Keizer die regeert over alles onder de hemel. Geletterde elite die ambt functies benut.
Mandaat van de hemel eist een goede behandeling van de bevolking. Van Ming naar Qing.
Lange fase van geweld 20-30 miljoen slachtoffers. Manchu Qing dynastie accepteert Han
Chinese conventies maar; confucianisme en bestuursvorm in kerngebied China gehandhaafd.
Een Manchu-Mongoolse adel vormt de bovenlaag van de regering. Erfelijke militaire
vaandels. Drie belangrijkste keizers: Kangxi, Yongzheng, Qianlong. Laozi en Confucius.
Taoïsme en confucianisme. Keizers volgden het confucianisme en soms het taoïsme.
Onderlaag van de bevolking volgde voornamelijk het Boeddhisme. Confucianisme vijf
verhoudingen. Keizer-Onderdaan, Vader-Zoon, Man-Vrouw, Oudere-Jongere, vrienden
onderling. Filial piety respect voor verhoudingen tussen kinderen, ouders en grootouders.
Allerlei keizerlijke staatrituelen. Belangrijkste taak van de Keizer is om deze rituelen goed te
doen. Grote rol geleerdheid en geletterdheid.
De keizer heeft het Hemels Mandaat. Nieuwe dynastie verwerft Hemels Mandaat door vrede
te brengen, orde herstellen, het volk beschermen en de belastingen verlagen. Een dynastie
verliest het mandaat door kosmische tekenen, droogte en overstromingen, rellen en een
nieuwe dynastie.
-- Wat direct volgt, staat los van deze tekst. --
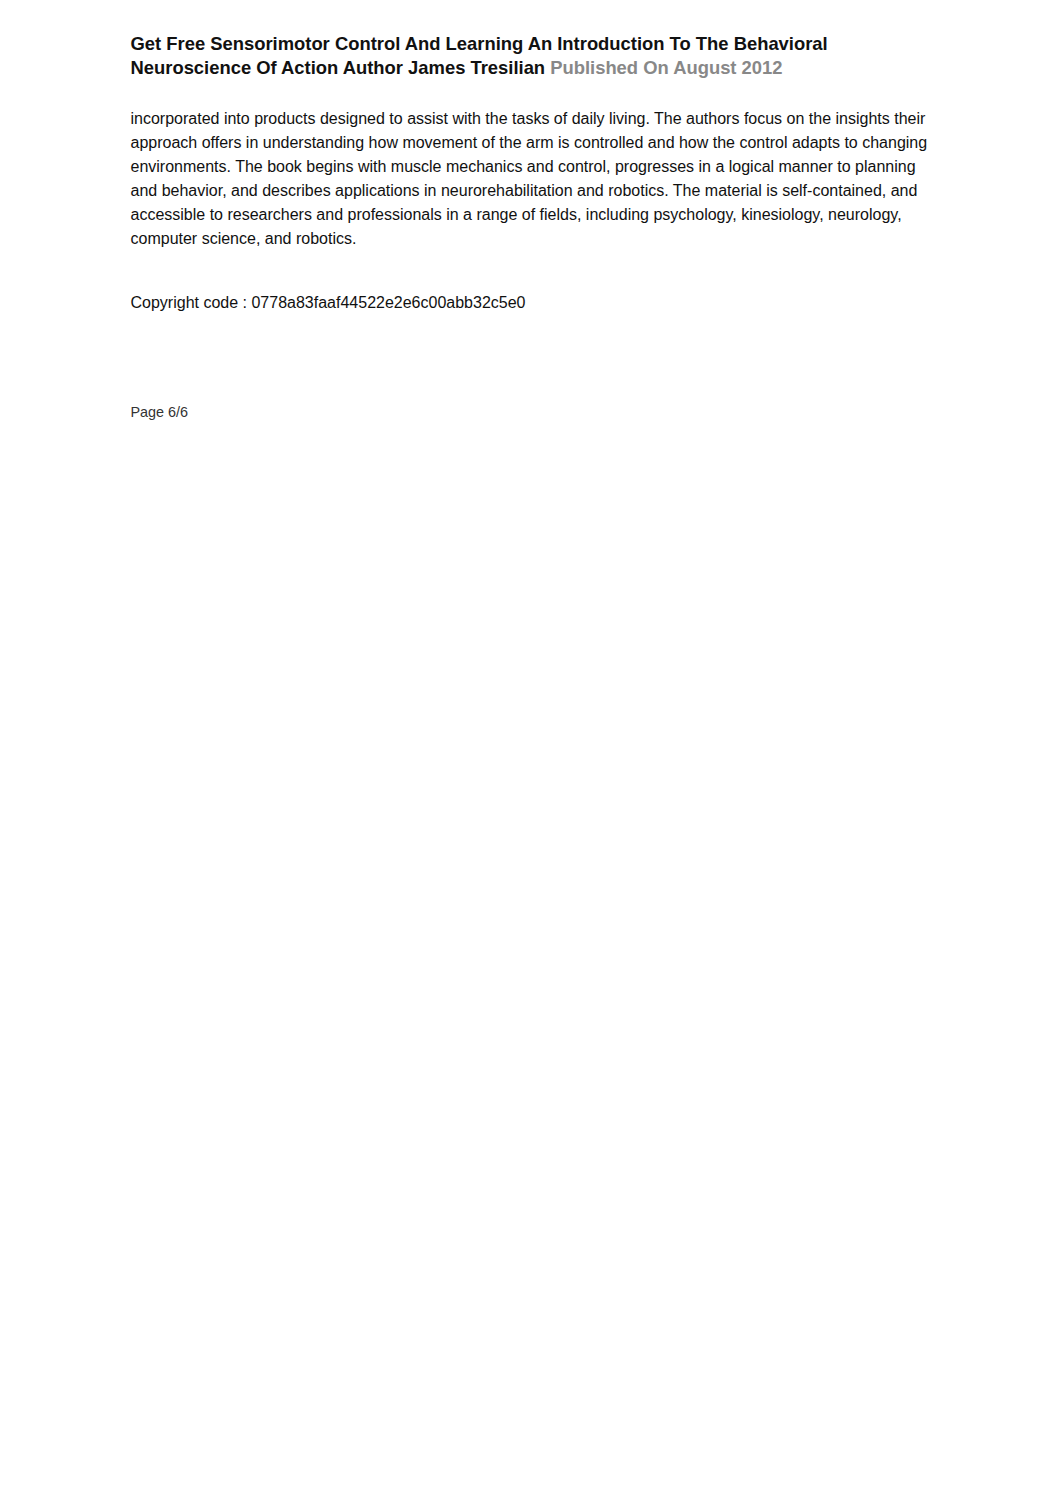Get Free Sensorimotor Control And Learning An Introduction To The Behavioral Neuroscience Of Action Author James Tresilian Published On August 2012
incorporated into products designed to assist with the tasks of daily living. The authors focus on the insights their approach offers in understanding how movement of the arm is controlled and how the control adapts to changing environments. The book begins with muscle mechanics and control, progresses in a logical manner to planning and behavior, and describes applications in neurorehabilitation and robotics. The material is self-contained, and accessible to researchers and professionals in a range of fields, including psychology, kinesiology, neurology, computer science, and robotics.
Copyright code : 0778a83faaf44522e2e6c00abb32c5e0
Page 6/6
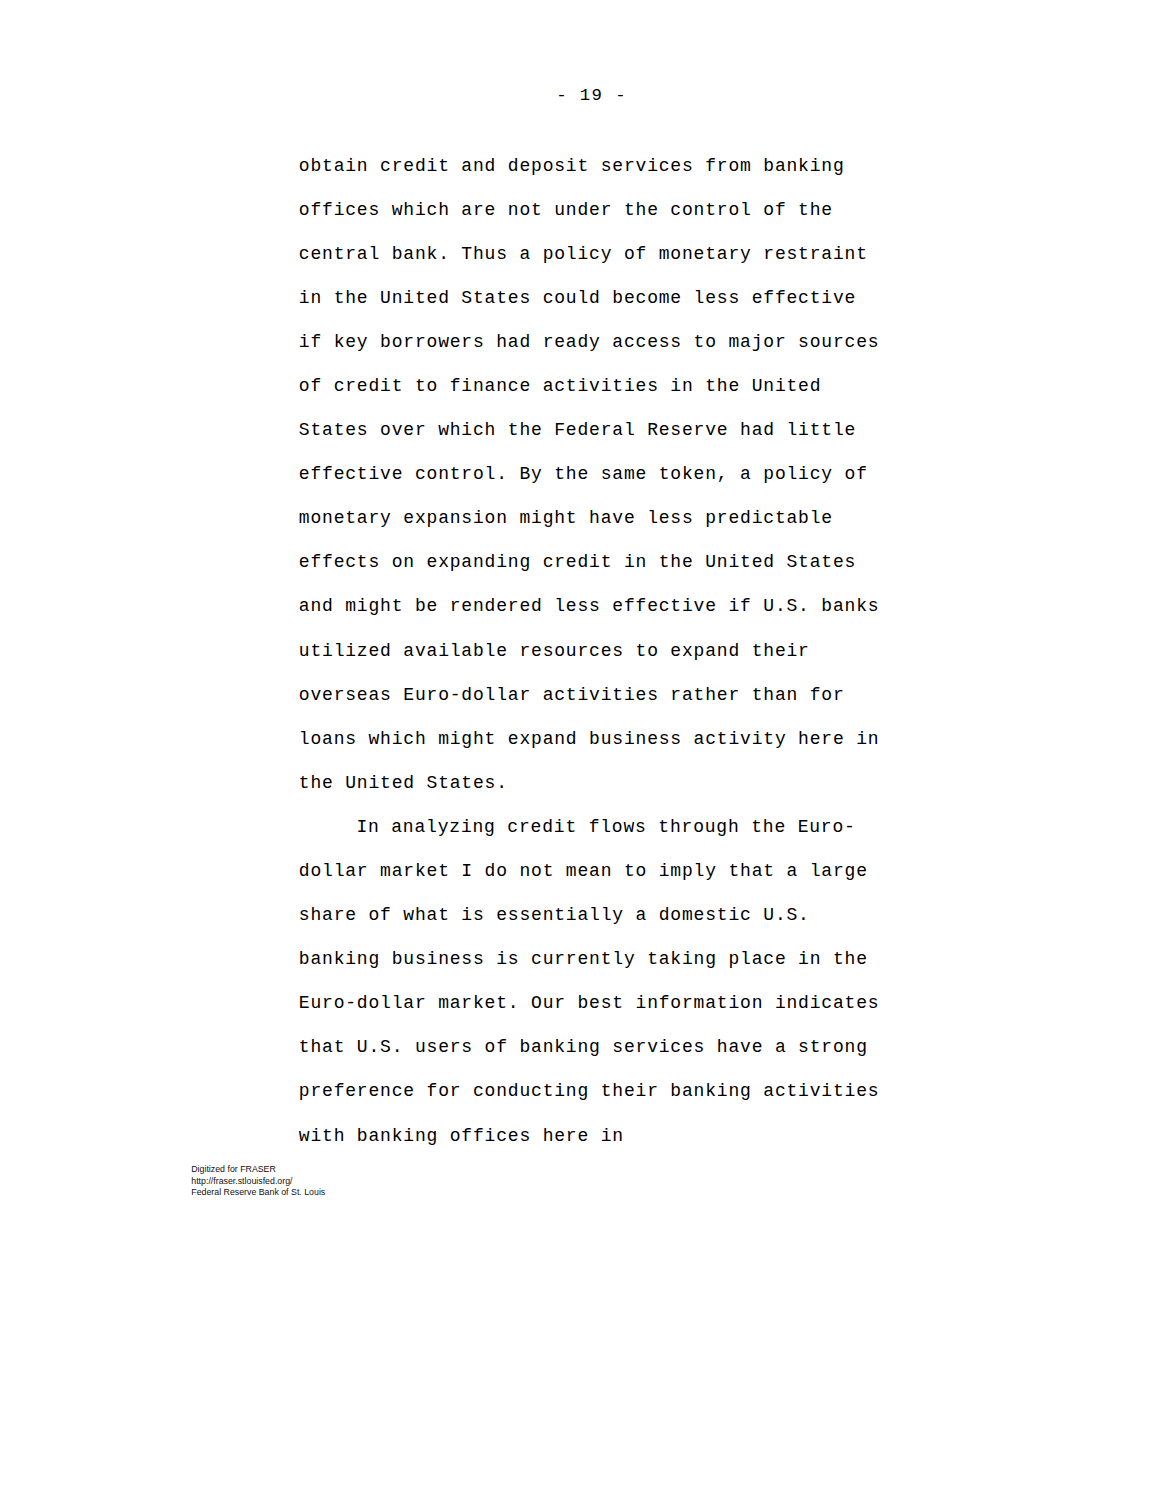- 19 -
obtain credit and deposit services from banking offices which are not under the control of the central bank. Thus a policy of monetary restraint in the United States could become less effective if key borrowers had ready access to major sources of credit to finance activities in the United States over which the Federal Reserve had little effective control. By the same token, a policy of monetary expansion might have less predictable effects on expanding credit in the United States and might be rendered less effective if U.S. banks utilized available resources to expand their overseas Euro-dollar activities rather than for loans which might expand business activity here in the United States.
In analyzing credit flows through the Euro-dollar market I do not mean to imply that a large share of what is essentially a domestic U.S. banking business is currently taking place in the Euro-dollar market. Our best information indicates that U.S. users of banking services have a strong preference for conducting their banking activities with banking offices here in
Digitized for FRASER
http://fraser.stlouisfed.org/
Federal Reserve Bank of St. Louis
Dynastie verliest zich op hoofddoel door ten prooi te vallen aan luxe,
handelt immoreel, schend orde en overbelast volk. Regeren door morele zelfverbetering.
Behouden evenwicht met natuur door middel van ritueel, goed voorbeeld, zorgen voor het
volk. Literati hebben als taak de heerser aan deze verplichtingen houden. Heersers voelen
zich vaak gevangen door de literati en zoeken ergen anders steun.
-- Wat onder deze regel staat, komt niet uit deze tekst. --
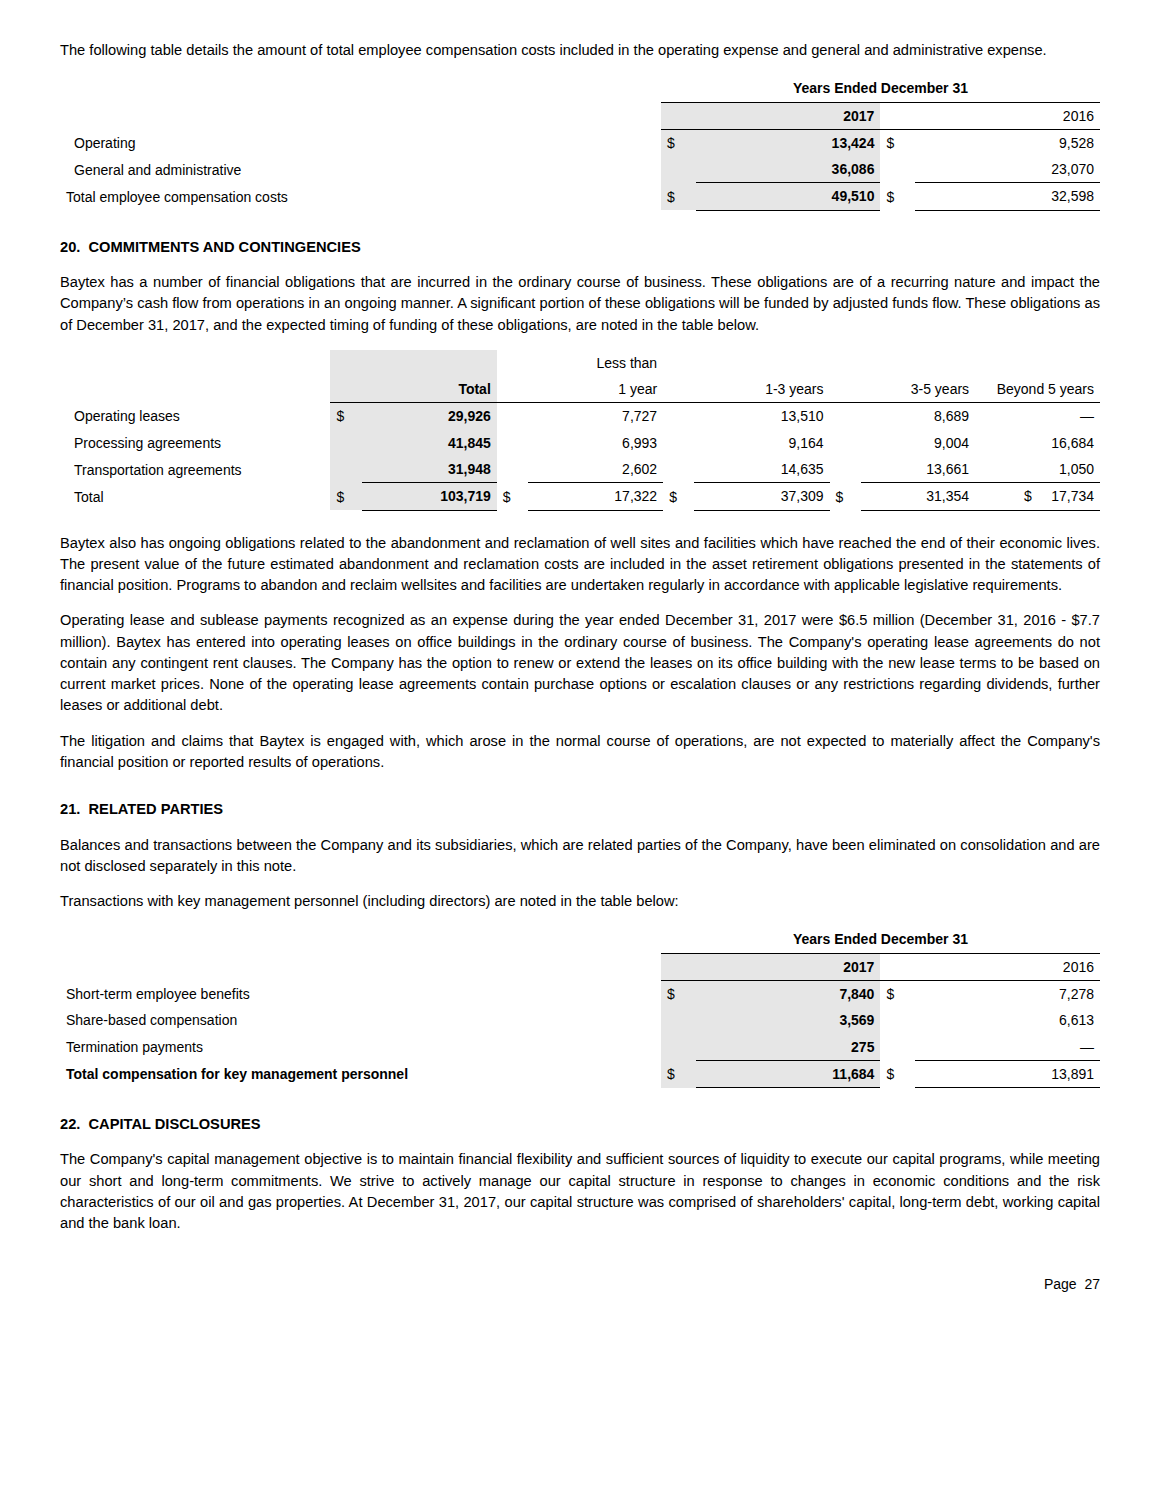The following table details the amount of total employee compensation costs included in the operating expense and general and administrative expense.
| | Years Ended December 31 |
| | 2017 | 2016 |
| Operating | $ | 13,424 | $ | 9,528 |
| General and administrative | | 36,086 | | 23,070 |
| Total employee compensation costs | $ | 49,510 | $ | 32,598 |
20. COMMITMENTS AND CONTINGENCIES
Baytex has a number of financial obligations that are incurred in the ordinary course of business. These obligations are of a recurring nature and impact the Company’s cash flow from operations in an ongoing manner. A significant portion of these obligations will be funded by adjusted funds flow. These obligations as of December 31, 2017, and the expected timing of funding of these obligations, are noted in the table below.
| | | Less than | | | |
| | Total | 1 year | 1-3 years | 3-5 years | Beyond 5 years |
| Operating leases | $ | 29,926 | | 7,727 | | 13,510 | | 8,689 | — |
| Processing agreements | | 41,845 | | 6,993 | | 9,164 | | 9,004 | 16,684 |
| Transportation agreements | | 31,948 | | 2,602 | | 14,635 | | 13,661 | 1,050 |
| Total | $ | 103,719 | $ | 17,322 | $ | 37,309 | $ | 31,354 | $ 17,734 |
Baytex also has ongoing obligations related to the abandonment and reclamation of well sites and facilities which have reached the end of their economic lives. The present value of the future estimated abandonment and reclamation costs are included in the asset retirement obligations presented in the statements of financial position. Programs to abandon and reclaim wellsites and facilities are undertaken regularly in accordance with applicable legislative requirements.
Operating lease and sublease payments recognized as an expense during the year ended December 31, 2017 were $6.5 million (December 31, 2016 - $7.7 million). Baytex has entered into operating leases on office buildings in the ordinary course of business. The Company's operating lease agreements do not contain any contingent rent clauses. The Company has the option to renew or extend the leases on its office building with the new lease terms to be based on current market prices. None of the operating lease agreements contain purchase options or escalation clauses or any restrictions regarding dividends, further leases or additional debt.
The litigation and claims that Baytex is engaged with, which arose in the normal course of operations, are not expected to materially affect the Company's financial position or reported results of operations.
21. RELATED PARTIES
Balances and transactions between the Company and its subsidiaries, which are related parties of the Company, have been eliminated on consolidation and are not disclosed separately in this note.
Transactions with key management personnel (including directors) are noted in the table below:
| | Years Ended December 31 |
| | 2017 | 2016 |
| Short-term employee benefits | $ | 7,840 | $ | 7,278 |
| Share-based compensation | | 3,569 | | 6,613 |
| Termination payments | | 275 | | — |
| Total compensation for key management personnel | $ | 11,684 | $ | 13,891 |
22. CAPITAL DISCLOSURES
The Company's capital management objective is to maintain financial flexibility and sufficient sources of liquidity to execute our capital programs, while meeting our short and long-term commitments. We strive to actively manage our capital structure in response to changes in economic conditions and the risk characteristics of our oil and gas properties. At December 31, 2017, our capital structure was comprised of shareholders' capital, long-term debt, working capital and the bank loan.
Page 27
Het rekruteren van bestuurders werd gedaan door middel van het examenstelsel. Examens
op drie niveaus: regio-provincie-hoofdstad. Laagste rang: privileges. Tweede rang: ambten.
Hoogste rang: hoge status kans op hoogste ambten. Sociale mobiliteit of sociale
reproductie? Het ging om slimheid en niet om afkomst. Maar rijkere ouders konden hun
kinderen op jongere leeftijd al op school zetten. In 1905 afgeschaft. Jezuieten onder de
indruk van geleerdencultuur. Proberen met hun geletterdheid de bovenlaag te bekeren.
Vooral succesvol via wetenschap. Maken gebruik van syncretisme. Keizer had belang bij de
Jezuieten omdat ze astronomische kennis hadden. Als de keizer een zonsverduistering
konden voorspellen was hij niet in gevaar om afgezet te worden.